The practice of involving those who are to be subject to the job evaluation at an early stage helps to ensure both accuracy in job analysis and a commitment to the job evaluation scheme.

The outcome of a job evaluation should be wage and salary scales covering the range of evaluated jobs.

All systems need regular review and updating, and have to be flexible enough to be of use for different kinds of work, so that new jobs can be accommodated.

In fact many purposes are use to estimate employees salaries. It also correlated with government regulation laws and rules. We are not going to dig deeper in that area. One of the most important that companies need to take on board is looking their employees as individuals. The social aspect of each individual is dominated by its own expectations and needs. Ignoring this aspect of human, could leads sometimes in a failure of rewarding employees within a company.

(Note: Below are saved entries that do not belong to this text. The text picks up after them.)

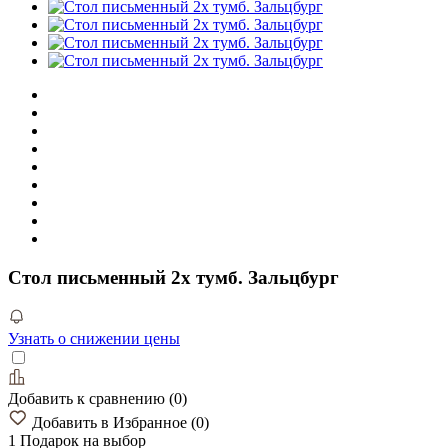
Стол письменный 2х тумб. Зальцбург
Узнать о снижении цены
Добавить к сравнению
(
0
)
Добавить в Избранное
(
0
)
1 Подарок
на выбор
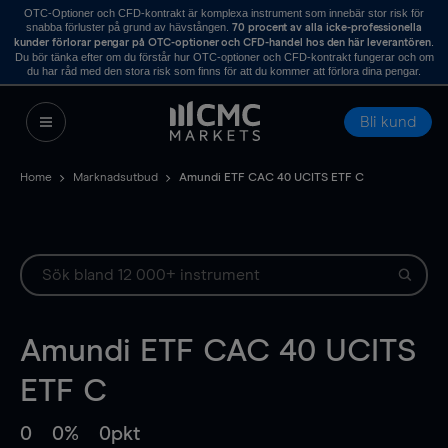
OTC-Optioner och CFD-kontrakt är komplexa instrument som innebär stor risk för
snabba förluster på grund av hävstången.
70 procent av alla icke-professionella
.
kunder förlorar pengar på OTC-optioner och CFD-handel hos den här leverantören
Du bör tänka efter om du förstår hur OTC-optioner och CFD-kontrakt fungerar och om
du har råd med den stora risk som finns för att du kommer att förlora dina pengar.
Bli kund
Home
Marknadsutbud
Amundi ETF CAC 40 UCITS ETF C
Amundi ETF CAC 40 UCITS
ETF C
0
0%
0pkt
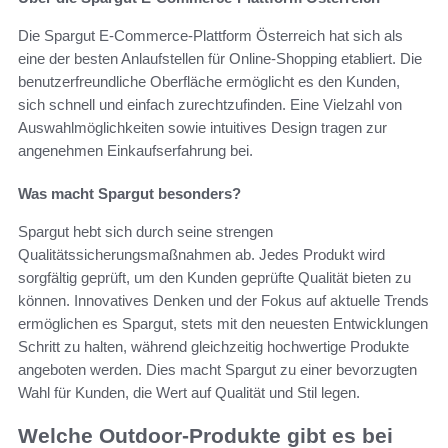
Die Spargut E-Commerce-Plattform Österreich hat sich als
eine der besten Anlaufstellen für Online-Shopping etabliert. Die
benutzerfreundliche Oberfläche ermöglicht es den Kunden,
sich schnell und einfach zurechtzufinden. Eine Vielzahl von
Auswahlmöglichkeiten sowie intuitives Design tragen zur
angenehmen Einkaufserfahrung bei.
Was macht Spargut besonders?
Spargut hebt sich durch seine strengen
Qualitätssicherungsmaßnahmen ab. Jedes Produkt wird
sorgfältig geprüft, um den Kunden geprüfte Qualität bieten zu
können. Innovatives Denken und der Fokus auf aktuelle Trends
ermöglichen es Spargut, stets mit den neuesten Entwicklungen
Schritt zu halten, während gleichzeitig hochwertige Produkte
angeboten werden. Dies macht Spargut zu einer bevorzugten
Wahl für Kunden, die Wert auf Qualität und Stil legen.
Welche Outdoor-Produkte gibt es bei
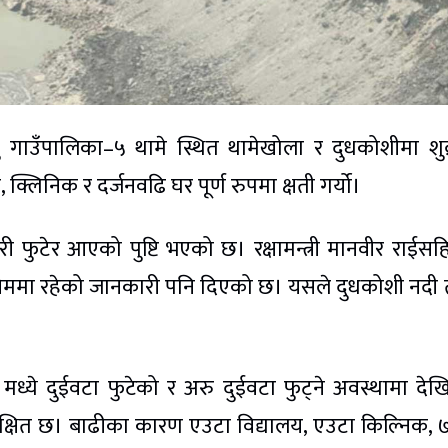
मु गाउँपालिका–५ थामे स्थित थामेखोला र दुधकोशीमा शुक
्लिनिक र दर्जनवढि घर पूर्ण रुपमा क्षती गर्यो।
री फुटेर आएको पुष्टि भएको छ। रक्षामन्त्री मानवीर राईस
खिममा रहेको जानकारी पनि दिएको छ। यसले दुधकोशी नदी
मध्ये दुईवटा फुटेको र अरु दुईवटा फुट्ने अवस्थामा दे
्षित छ। बाढीका कारण एउटा विद्यालय, एउटा किल्निक, 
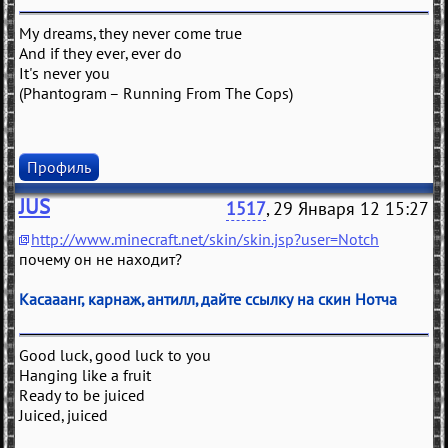
My dreams, they never come true
And if they ever, ever do
It's never you
(Phantogram – Running From The Cops)
Профиль
JUS
1517
, 29 Января 12 15:27
http://www.minecraft.net/skin/skin.jsp?user=Notch
почему он не находит?
Касааанг, карнаж, антилл, дайте ссылку на скин Нотча
Good luck, good luck to you
Hanging like a fruit
Ready to be juiced
Juiced, juiced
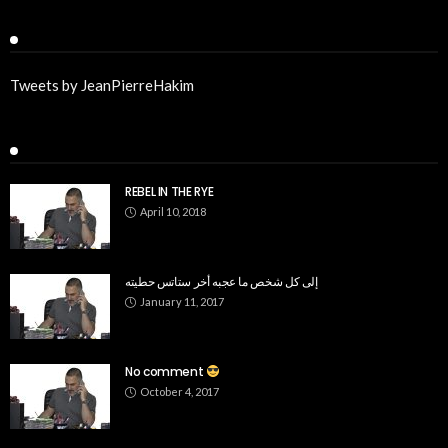
Twitter
Tweets by JeanPierreHakim
Recent Posts
REBEL IN THE RYE
April 10, 2018
إلى كل شخص ما عجبه أخر ستاتس حطيته
January 11, 2017
No comment
October 4, 2017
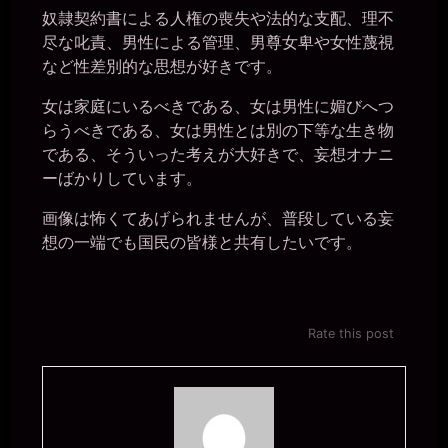
奴隷契約書による人権の喪失や法的な支配、理不
尽な叱責、男性による管理、男尊女卑や女性蔑視
など性差別的な思想が好きです。
女は家庭にいるべきである、女は男性に媚びへつ
らうべきである、女は男性とは別の下等な生き物
である、そういった考えが大好きで、妄想オナニ
ーばかりしています。
画像は怖くてあげられませんが、普段している妄
想の一端でも国民の皆様と共有したいです。
Rate this post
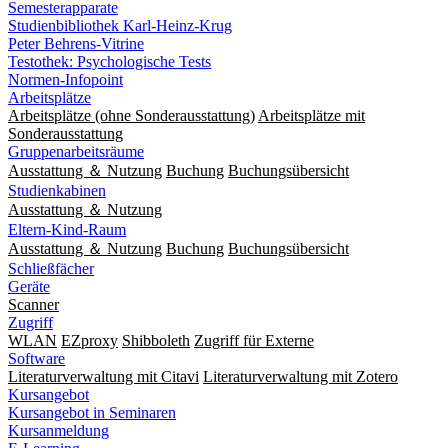
Semesterapparate
Studienbibliothek Karl-Heinz-Krug
Peter Behrens-Vitrine
Testothek: Psychologische Tests
Normen-Infopoint
Arbeitsplätze
Arbeitsplätze (ohne Sonderausstattung)
Arbeitsplätze mit
Sonderausstattung
Gruppenarbeitsräume
Ausstattung ＆ Nutzung
Buchung
Buchungsübersicht
Studienkabinen
Ausstattung ＆ Nutzung
Eltern-Kind-Raum
Ausstattung ＆ Nutzung
Buchung
Buchungsübersicht
Schließfächer
Geräte
Scanner
Zugriff
WLAN
EZproxy
Shibboleth
Zugriff für Externe
Software
Literaturverwaltung mit Citavi
Literaturverwaltung mit Zotero
Kursangebot
Kursangebot in Seminaren
Kursanmeldung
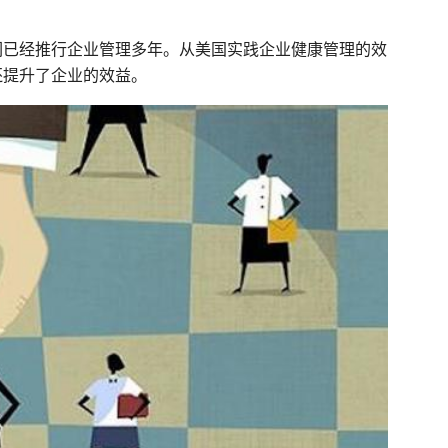
们已经推行企业管理多年。从美国实践企业健康管理的效
还提升了企业的效益。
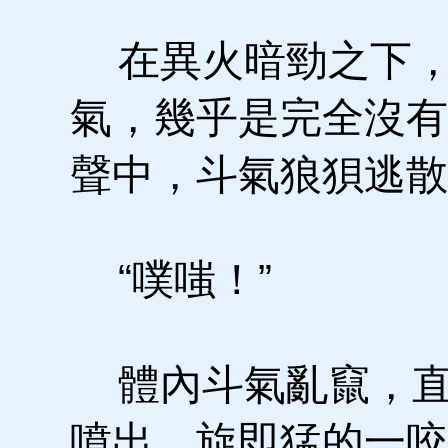
在異火暗勁之下，
氣，幾乎是完全沒有
聲中，斗氣狼狽逃散
“噗嗤！”
體內斗氣亂竄，直
噴出，旋即猛的一咬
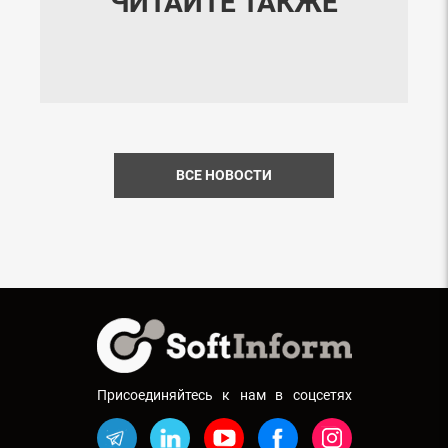
ЧИТАЙТЕ ТАКЖЕ
ВСЕ НОВОСТИ
Присоединяйтесь к нам в соцсетях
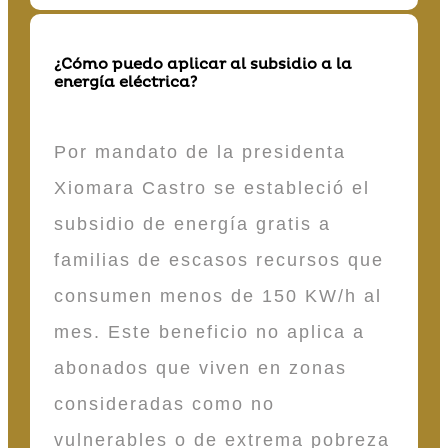
¿Cómo puedo aplicar al subsidio a la
energía eléctrica?
Por mandato de la presidenta
Xiomara Castro se estableció el
subsidio de energía gratis a
familias de escasos recursos que
consumen menos de 150 KW/h al
mes. Este beneficio no aplica a
abonados que viven en zonas
consideradas como no
vulnerables o de extrema pobreza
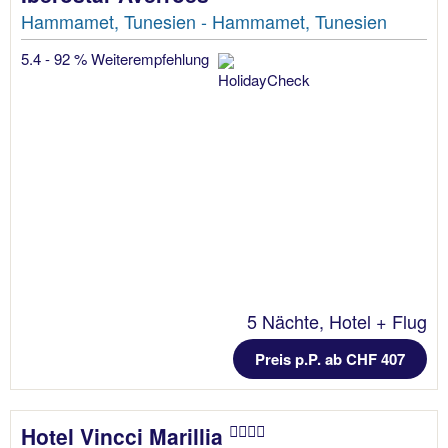
Hammamet, Tunesien - Hammamet, Tunesien
5.4 - 92 % Weiterempfehlung
5 Nächte, Hotel + Flug
Preis p.P. ab CHF 407
Hotel Vincci Marillia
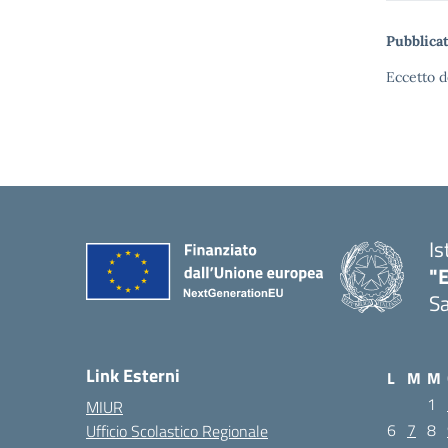
Pubblicat
Eccetto d
Is
"E
Sa
Link Esterni
L
M
M
1
MIUR
6
7
8
Ufficio Scolastico Regionale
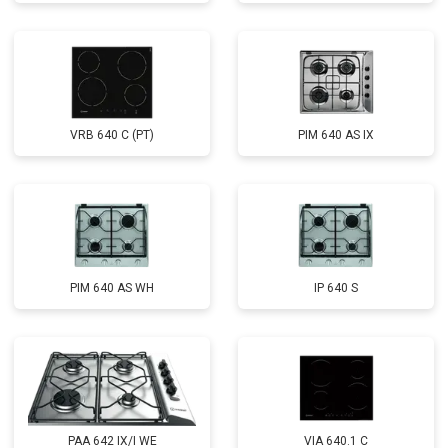
VRB 640 C (PT)
PIM 640 AS IX
PIM 640 AS WH
IP 640 S
PAA 642 IX/I WE
VIA 640.1 C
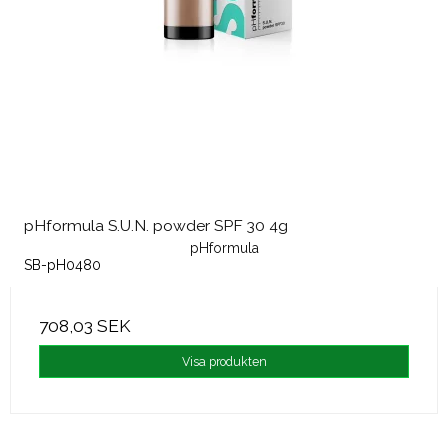
pHformula S.U.N. powder SPF 30 4g
pHformula
SB-pH0480
708,03 SEK
Visa produkten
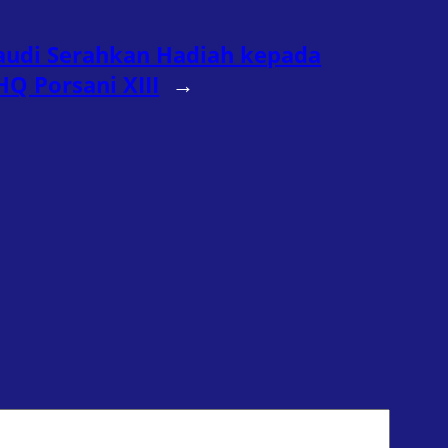
audi Serahkan Hadiah kepada
 Porsani XIII
→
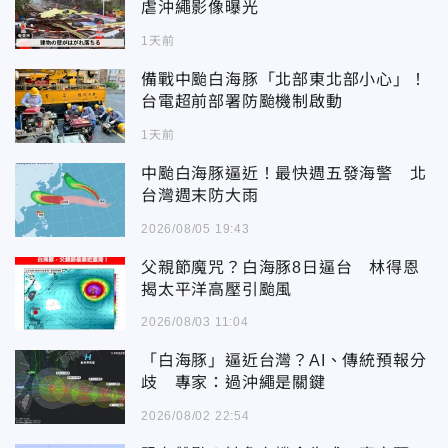
虐沖繩影像曝光
1天前
備戰中颱白海豚「北部東北部小心」！
台電超前部署防颱機制啟動
1天前
中颱白海豚逼近！最快週五發海警 北
台灣週末防大雨
2026/08/05 19:43
父親節魔咒？白海豚8日逼台 林得恩
揭太平洋高壓引颱風
2026/08/03 11:04
「白海豚」逼近台灣？AI、傳統預報分
歧 專家：過沖繩是關鍵
2026/08/02 22:54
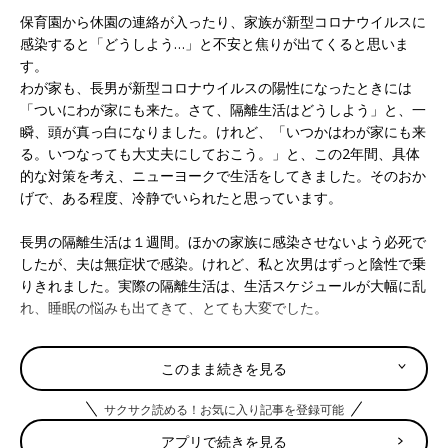
保育園から休園の連絡が入ったり、家族が新型コロナウイルスに
感染すると「どうしよう…」と不安と焦りが出てくると思いま
す。
わが家も、長男が新型コロナウイルスの陽性になったときには
「ついにわが家にも来た。さて、隔離生活はどうしよう」と、一
瞬、頭が真っ白になりました。けれど、「いつかはわが家にも来
る。いつなっても大丈夫にしておこう。」と、この2年間、具体
的な対策を考え、ニューヨークで生活をしてきました。そのおか
げで、ある程度、冷静でいられたと思っています。
長男の隔離生活は１週間。ほかの家族に感染させないよう必死で
したが、夫は無症状で感染。けれど、私と次男はずっと陰性で乗
りきれました。実際の隔離生活は、生活スケジュールが大幅に乱
れ、睡眠の悩みも出てきて、とても大変でした。
日本人初の米国IPHI公認・乳幼児睡眠コンサルタントの愛波文さ
このまま続きを見る
んが、米国NYから情報を発信！
「愛波文さんのぐっすりねんねROOM#35
サクサク読める！お気に入り記事を登録可能
アプリで続きを見る
監修の先生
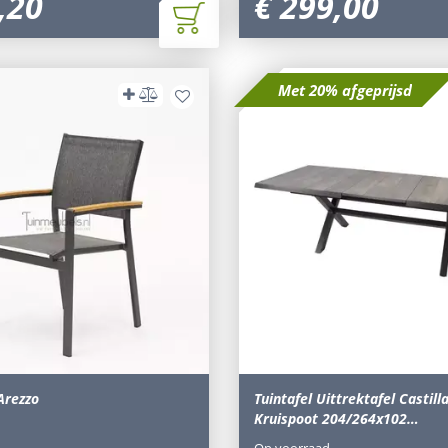
,
20
€
299
,
00
Met 20% afgeprijsd
Arezzo
Tuintafel Uittrektafel Castil
Kruispoot 204/264x102…
Op voorraad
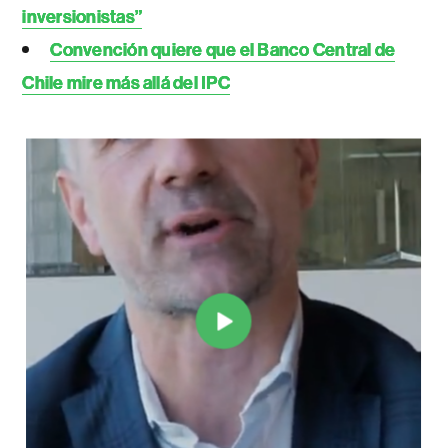
inversionistas”
Convención quiere que el Banco Central de
Chile mire más allá del IPC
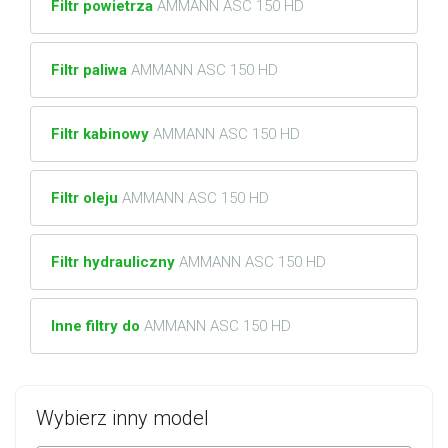
Filtr powietrza
AMMANN ASC 150 HD
Filtr paliwa
AMMANN ASC 150 HD
Filtr kabinowy
AMMANN ASC 150 HD
Filtr oleju
AMMANN ASC 150 HD
Filtr hydrauliczny
AMMANN ASC 150 HD
Inne filtry do
AMMANN ASC 150 HD
Wybierz inny model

Wage and promotion are not the only ways to reward employees, many organisations as IBM introduce in their corporate goals a strong culture of rewarding that make employees feel safe and secure and then improve their performance, their commitment and a strong willing to stay in the company as employees. IBM chairman Thomas J. Watson, Jr. 1970 said “Money and title alone are not enough to satisfy the kinds of people that make IBM great. What counts most of all is knowledge that individual contributions are recognized and valued. We all want to receive that sort of recognition and we must all be quick to give it, too. I believe you’ll find, in most cases that you give thoughtful care to your people, they can take care of the problems.” That is the perfect illustration of what sort of organisation is IBM. They put individuals first and then the success comes easily after making IBM the most successful IT Company in which every scientist or employee would like to work and perform well since the last decade.


In our work, we’ve tried to demonstrate the importance of recruitment and selection, training and development policies, motivation and appraisal of labour in the achievement of corporate’s goals. Human resource capital is obviously the main important asset of each organisation. Although experts believe that managing human resource is mostly a matter of common sense, the changing environment, the actual need of economic market trend, the increasing competition among businesses might lead each organisation to think efficiently to find how to use this asset to achieve its corporate’s goals and make profit from its business. Managing wisely its human capital is the key success of many corporations as IBM. In 1969, IBM chairman Thomas J. Watson, Jr. wrote to his management team: “Our basic belief is respect for the individual, for his rights and dignity. It follows from this principle that IBM should: help each employee to develop his potential and make the best use of his abilities; pay and promote on merit; and maintain two-way communications between manager and employee, with an opportunity for a fair hearing and equitable settlement of disagreements.” Human resource planning is therefore a powerful tool for each organisation to create a useful link between its labour and its corporate’s goals, without this link, a company can easily runs out of its business.

The main recommendation to all the companies willing to improve their performance is to use IBM corporate as a model if the want to survive in the present market that is highly competitive.